However, because the flare 130, on the one hand, and the air
pre-treatment assembly 119 and the concentrator assembly 120, on
the other hand, are disposed immediately adjacent to one another,
the heat transfer pipe 140 generally only needs to be of a
relatively short length, thereby reducing the cost of the materials
used in the concentrator 110, as well as reducing the amount of
support structure needed to bear the weight of the heavy parts of
the concentrator 110 above the ground. As illustrated in FIG. 2,
the heat transfer pipe 140 and the air pre-treatment assembly 1119
form an upside-down U-shaped structure.
[0066] The air pre-treatment assembly 119 includes a vertical
piping section 150 and an ambient air valve disposed at the top of
the vertical piping section 150. The ambient air valve (also
referred to as a bleed valve) forms a fluid passageway between the
heat transfer pipe 140 (or air pre-treatment assembly 119) and the
atmosphere. The ambient air valve operates to allow ambient air to
flow through a mesh bird screen 152 (typically wire or metal) and
into the interior of the air pre-treatment assembly 119 to mix with
the hot gas coming from the flare 130. If desired, the air
pre-treatment assembly 119 may include a permanently open section
proximate to the bleed valve which always allows some amount of
bleed air into the air pre-treatment assembly 119, which may be
desirable to reduce the size of the required bleed valve and for
safety reasons. While the control of the ambient air or bleed valve
will be discussed in greater detail hereinafter, this valve
generally allows the gas from the flare 130 to be cooled to a more
useable temperature before entering into the concentrator assembly
120. The air pre-treatment assembly 119 may be supported in part by
cross-members 154 connected to the support member 142. The
cross-members 154 stabilize the air pre-treatment assembly 119,
which is also typically made of heavy carbon or stainless steel or
other metal, and which may be refractory-lined to improve energy
efficiency and to withstand the high temperature of the gases
within this section of the concentrator 110. If desired, the
vertical piping section 150 may be extendable to adapt to or
account for flares of differing heights so as to make the liquid
concentrator 110 easily adaptable to many different flares or to
flares of different heights. This concept is illustrated in more
detail in FIG. 2. As shown in FIG. 2, the vertical piping section
150 may include a first section 150A (shown using dotted lines)

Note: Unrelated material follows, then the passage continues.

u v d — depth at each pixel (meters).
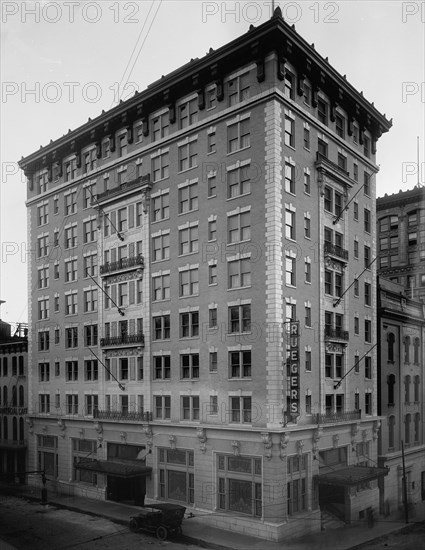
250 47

that rides inside of a second section 150B thereby allowing the
vertical piping section 150 to be adjustable in length
(height).
[0067] Generally speaking, the air pre-treatment assembly 119
operates to mix ambient air provided through the ambient air valve
beneath the screen 152 and the hot gas flowing from the flare 130
through the heat transfer pipe 140 to create a desired temperature
of gas at the inlet of the concentrator assembly 120.

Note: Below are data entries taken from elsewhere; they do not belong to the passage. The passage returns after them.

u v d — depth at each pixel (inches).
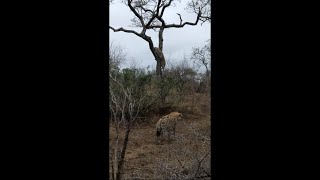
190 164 289.9
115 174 259.4
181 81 640.4
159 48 875.4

[0068] The liquid concentrator assembly 120 includes a lead-in
section 156 having a reduced cross-section at the top end thereof
which mates the bottom of the piping section 150 to a quencher 159
of the concentrator assembly 120. The concentrator assembly 120
also includes a first fluid inlet 160, which injects new or
untreated liquid to be concentrated, such as landfill leachate,
into the interior of the quencher 159. While not shown in FIG. 2,
the inlet 160 may include a coarse sprayer with a large nozzle for
spraying the untreated liquid into the quencher 159. Because the
liquid being sprayed into the quencher 159 at this point in the
system is not yet concentrated, and thus has large amount of water
therein, and because the sprayer is a coarse sprayer, the sprayer
nozzle is not subject to fouling or being clogged by the small
particles within the liquid. As will be understood, the quencher
159 operates to quickly reduce the temperature of the gas stream
(e.g., from about 900 degrees Fahrenheit to less than 200 degrees
Fahrenheit) while performing a high degree of evaporation on the
liquid injected at the inlet 160. If desired, but not specifically
shown in FIG. 2, a temperature sensor may be located at or near the
exit of the piping section 150 or in the quencher 159 and may be
used to control the position of the ambient air valve to thereby
control the temperature of the gas present at the inlet of the
concentrator assembly 120.
[0069] As shown in FIG. 2, the quencher 159 is connected to liquid
injection chamber which is connected to narrowed portion or venturi
section 162 which has a narrowed cross section with respect to the
quencher 159 and which has a venturi plate 163 (shown in dotted
line) disposed therein. The venturi plate 163 creates a narrow
passage through the venturi section 162, which creates a large
pressure drop between the entrance and the exit of the venturi
section 162. This large pressure drop causes turbulent gas flow
within the quencher 159 and the top or entrance of the venturi
section 162, and causes a high rate of gas flow out of the venturi
section 162, both of which lead to thorough mixing of the gas and
liquid in the venturi section 162. The position of the venturi
plate 163 may be controlled with a manual control rod connected to
the pivot point of the plate 163, or via an electric control
mechanism, such as motor.
[0070] A re-circulating pipe 166 extends around opposite sides of
the entrance of the venturi section 162 and operates to inject
partially concentrated (i.e., re-circulated) liquid into the
venturi section 162 to be further concentrated and/or to prevent
the formation of dry particulate within the concentrator assembly
120 through multiple fluid entrances located on one or more sides
of the flow corridor. While not explicitly shown in FIG. 2, a
number of pipes, such as three pipes of, for example, 1/2 inch
diameter, may extend from each of the opposites legs of the pipe
166 partially surrounding the venturi section 162, and through the
walls and into the interior of the venturi section 162. Because the
liquid being ejected into the concentrator 110 at this point is
re-circulated liquid, and is thus either partially concentrated or
being maintained at a particular equilibrium concentration and more
prone to plug a spray nozzle than the less concentrated liquid
injected at the inlet 160, this liquid may be directly injected
without a sprayer so as to prevent clogging. However, if desired, a
baffle in the form of a flat plate may be disposed in front of each
of the openings of the 1/2 inch pipes to cause the liquid being
injected at this point in the system to hit the baffle and disperse
into the concentrator assembly 120 as smaller droplets. In any
event, the configuration of this re-circulating system distributes
or disperses the re-circulating liquid better within the gas stream
flowing through the concentrator assembly 120.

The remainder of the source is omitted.